Elidor comenzó a dictar al hombre. Driskell le esperaba sentado, pero al notar, por su extensión, que lo que planeaba enviar el cerdito era una carta salió a echarles un ojo a sus compañeros de travesías. Zorka y Pekar estaban tranquilos tomando un descanso bajo la sombra. Driskell tomó una pequeña y muy vieja cubeta de metal, de la carretilla, con la que trajo agua a Zorka y Pekar. Tras hidratar a sus fieles e irremplazables compañeros, como él los consideraba, les dio algo de heno, y se recargo en la carretilla cruzado de brazos observando a Wirt montado en el lomo de Sheply, yendo y viniendo; la zarigüeya se meneaba sobre el can, golpeándolo en las costillas con los pies al disminuir él el andar; respondiéndole Sheply girando rápido la cabeza y gruñir mostrándole con descontento los colmillos. Daban vueltas, llegando a la esquina de la calle y regresando hasta donde se halla Driskell; en repetidas ocasiones, mientras iban y venían, las palomas salían emprendiendo el vuelo —siempre llamando la atención de Wirt— desde el frente del edificio, volando, no todas peros sí la mayoría, en dirección este y otras al suroeste. Mientras Driskell engullía una pizca de semillas, Sheply lo notó y a saltos ansiosos intentó le diera un poco; tirando en el proceso a Wirt de bruces. Éste le mordiera la cola, respondiéndole tirando una mordida al aire entre gruñidos.

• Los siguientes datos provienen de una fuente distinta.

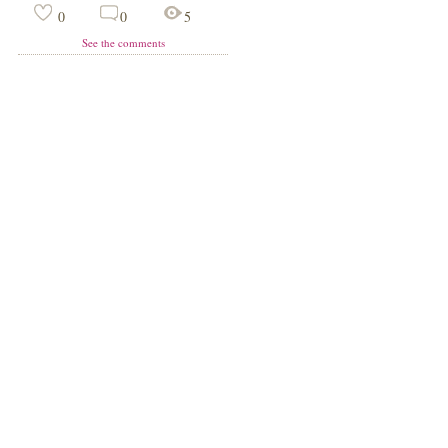
0
0
5
See the comments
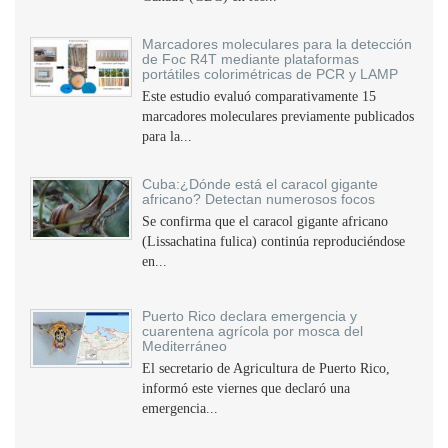
Marcadores moleculares para la detección
de Foc R4T mediante plataformas
portátiles colorimétricas de PCR y LAMP
Este estudio evaluó comparativamente 15
marcadores moleculares previamente publicados
para la...
Cuba:¿Dónde está el caracol gigante
africano? Detectan numerosos focos
Se confirma que el caracol gigante africano
(Lissachatina fulica) continúa reproduciéndose
en...
Puerto Rico declara emergencia y
cuarentena agrícola por mosca del
Mediterráneo
El secretario de Agricultura de Puerto Rico,
informó este viernes que declaró una
emergencia...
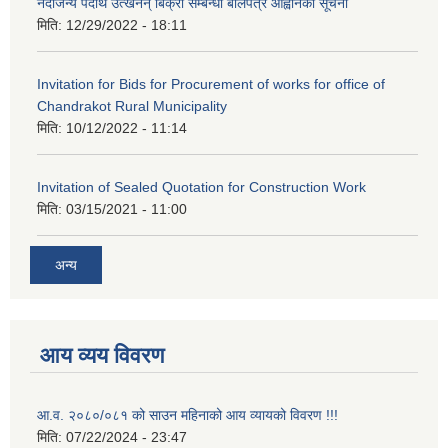
नदीजन्य पदार्थ उत्खनन् बिक्री सम्बन्धी बोलपत्र आह्वानको सूचना
मिति:
12/29/2022 - 18:11
Invitation for Bids for Procurement of works for office of
Chandrakot Rural Municipality
मिति:
10/12/2022 - 11:14
Invitation of Sealed Quotation for Construction Work
मिति:
03/15/2021 - 11:00
अन्य
आय व्यय विवरण
आ.व. २०८०/०८१ को साउन महिनाको आय व्यायको विवरण !!!
मिति:
07/22/2024 - 23:47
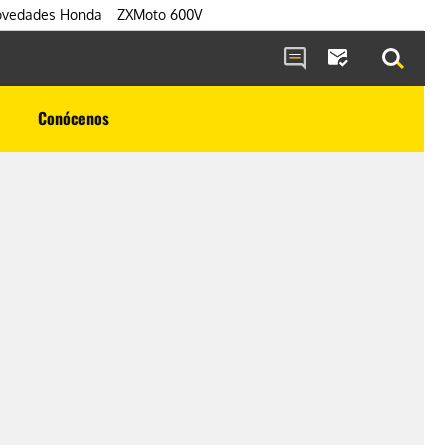
vedades Honda
ZXMoto 600V
Conócenos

Las personas que pasaban por las calles aledañas a la esquina del Palograma lo hacían corriendo y cubriéndose las cabezas. De repente, pasó a lado de donde se hallaba Driskell una niña y su padre; a media calle la niña fue manchada en su impoluto vestido y rojiza mejilla. Berreaba cual cría consentida, molesta por ser ultrajado su elegante y bello vestido nuevo de hace un día, y por el desecho de ave escurriéndole por el rostro.
—¡Pero, pappa-a-a, es nuevo mi vestido! —exclamó la niña, de negros y copiosos rizos, en un berrinchudo llanto, agitando los brazos con violencia de arriba abajo al compas de sus pies zapateando formando tenues calimas.
Mientras su padre la limpiaba con su pañuelo, un hombre de buen vestir fue salpicado también por una paloma al vuelo —la que partía hacia Zlintka; orientándose y tomando el curso al poco de partir—.
Minutos después Elidor por fin salió. Driskell sonreía divertido por la comicidad de la escena presenciada.
—Dime, chanchito, ¿cómo es que envías algo… o, peor aún, que adquieras un fuizz si no sabes escribir?
—¡Desde luego qué se escribir, señor! —replicó, ofendido que dudase de sus capacidades. Sacó de su morral su libreta, la que mostró a Driskell para que constatara que escribir esta dentro de sus cualidades y capacidades.
—¡Pero qué diantres es esto! —profirió con asombro al hojear las páginas de la libreta—. Son simples garabatos ¿Esto no es escribir, chanchito?
—¡Sí, señor! —respondió con orgullo—. Podrán parecerle garabatos, pero de hecho es lo que yo llamo la escritura de los cerdos.
—“¿En serio?” —calló un momento y prosiguió embobado—, pero sólo tú lo entiendes; ¿o no?
—Por ahora sí. Pero en algún momento todos los cerdos, y animales, podrán escribir lo que piensan, comunicarse entre ellos y con otros; ser libres de escribir sobre lo que deseen con mayor facilidad. ¡Oink!
Driskell calló por un momento, cambiando la expresión en su rostro los pensamientos que transitaban por su mente por completo —ya que en realidad se marginaba mucho a los animales; a penas y de un puñado sabia Driskell que escribían y/o leían.
—Me parece bien, cerdito. Pero ahora debemos irnos. Se hace tarde —indicó a Elidor, admirado de él.